Longitudinally Extensive Transverse Myelitis Associated With Systemic Lupus Erythematosus: A Case Report and Literature Review

1Department of Medicine, State University of New York, Downstate Medical Center, Brooklyn, NY 11203 USA


American Journal of Medical Case Reports. 2019, Vol. 7 No. 10, 244-249
DOI: 10.12691/ajmcr-7-10-6
Copyright © 2019 Science and Education Publishing

Cite this paper:
Talha Mehmood, Irsa Munir, Madina Abduraimova, Miguel Antonio Ramirez, Sunny Paghdal, Isabel M. McFarlane. Longitudinally Extensive Transverse Myelitis Associated With Systemic Lupus Erythematosus: A Case Report and Literature Review. American Journal of Medical Case Reports. 2019; 7(10):244-249. doi: 10.12691/ajmcr-7-10-6.
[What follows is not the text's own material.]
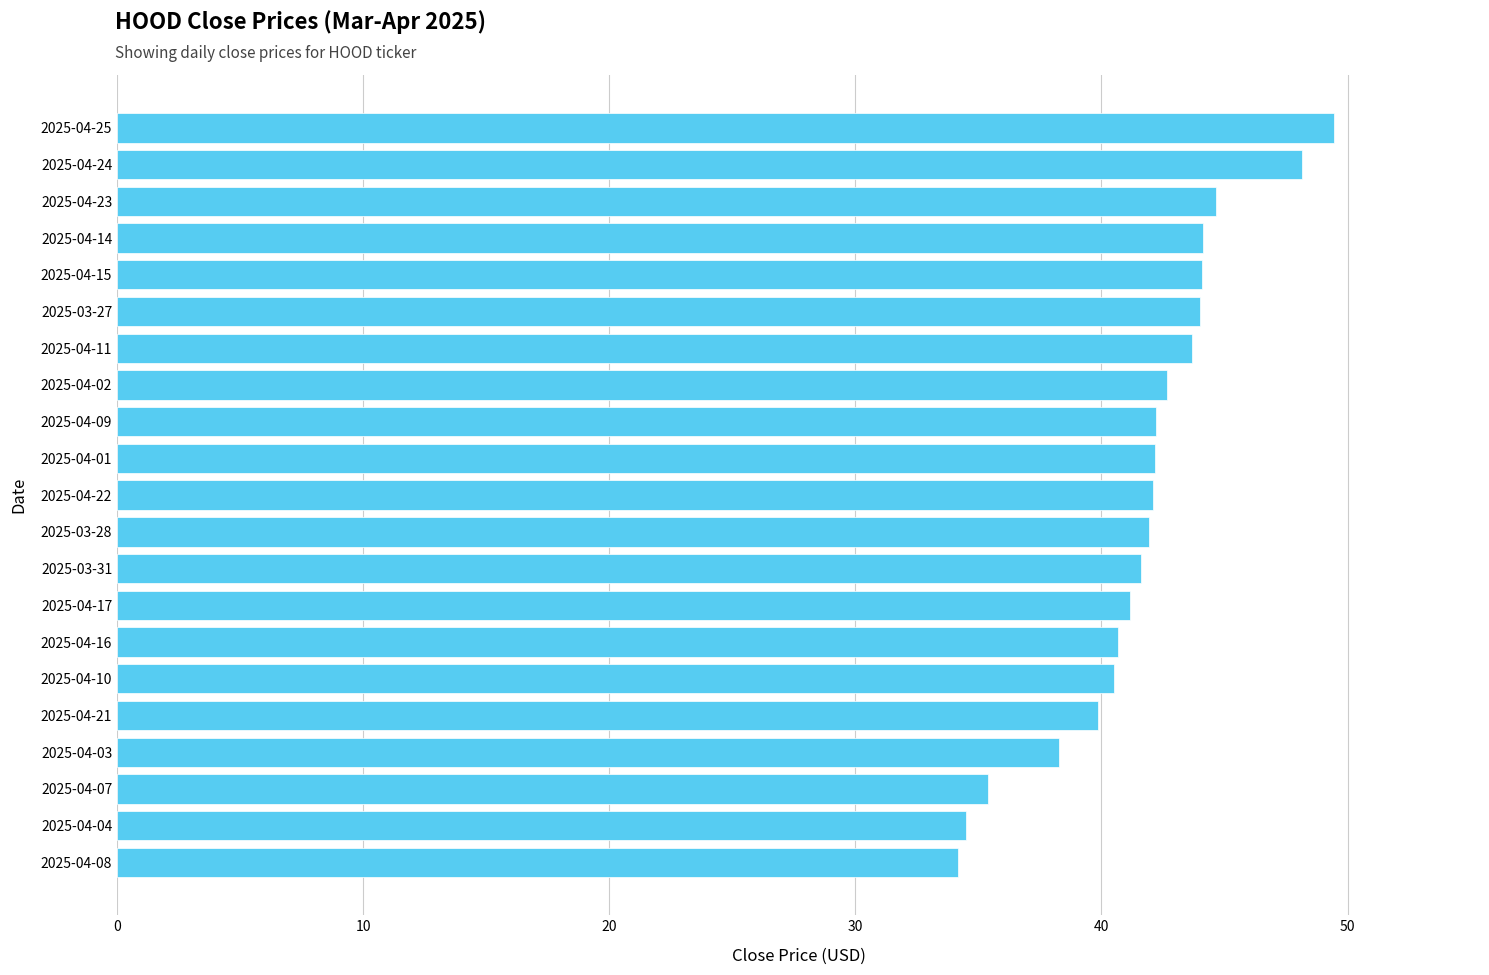

Approximately how many times larger is the value at 2025-04-14 compared to 2025-04-23?

1.0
Correspondence to: Isabel  M. McFarlane, Department of Medicine, State University of New York, Downstate Medical Center, Brooklyn, NY 11203 USA. Email: Isabel.McFarlane@downstate.edu

Abstract

Background: Lupus myelitis is a rare but disastrous complication of systemic lupus erythematosus (SLE). The transverse myelitis (TM) may involve three or more contiguous spinal cord segments and as such is designated longitudinally extensive transverse myelitis (LETM). The neurological presentation may vary based on the location of the pathology and may consist of a combination of sensory and motor deficits. TM could be the presenting feature of SLE or present after 10 years of disease, while SLE was considered to be in remission. Case presentation: 26-year-old Black man with history of biopsy proven-lupus nephritis that had progressed to ESRD, presented with sudden onset quadriplegia that resolved upon arrival to the hospital. On exam, the temperature was 101.8°F and the neurological exam was consistent with residual weakness on the left sided-upper and lower extremities. Leukopenia, lymphopenia and thrombocytopenia, along with low complements were noted. Brain MRI was normal however, the spine MRI was suspicious for an epidural process (C2-T4) and intravenous antibiotics were commenced. After five days, neurological improvement was nil and new spine MRI revealed spinal cord edema secondary to myelitis at several spinal cord levels (C2-T4). Laboratory data was consistent with a SLE flare complicated with longitudinal extensive transverse myelitis. Pulse steroids and plasma exchange were initiated. Two weeks after admission, MRI demonstrated resolution of the epidural spinal lesion and marked improvement in spinal cord edema. Conclusion: TM can be the presenting feature of SLE or appear later on during the course of their disease. LETM is the most frequently type of TM found among SLE patients. Given the grave nature of the disease, it is of paramount importance that clinical features of TM be promptly recognized among SLE patients, to prevent catastrophic or even life-threatening outcomes.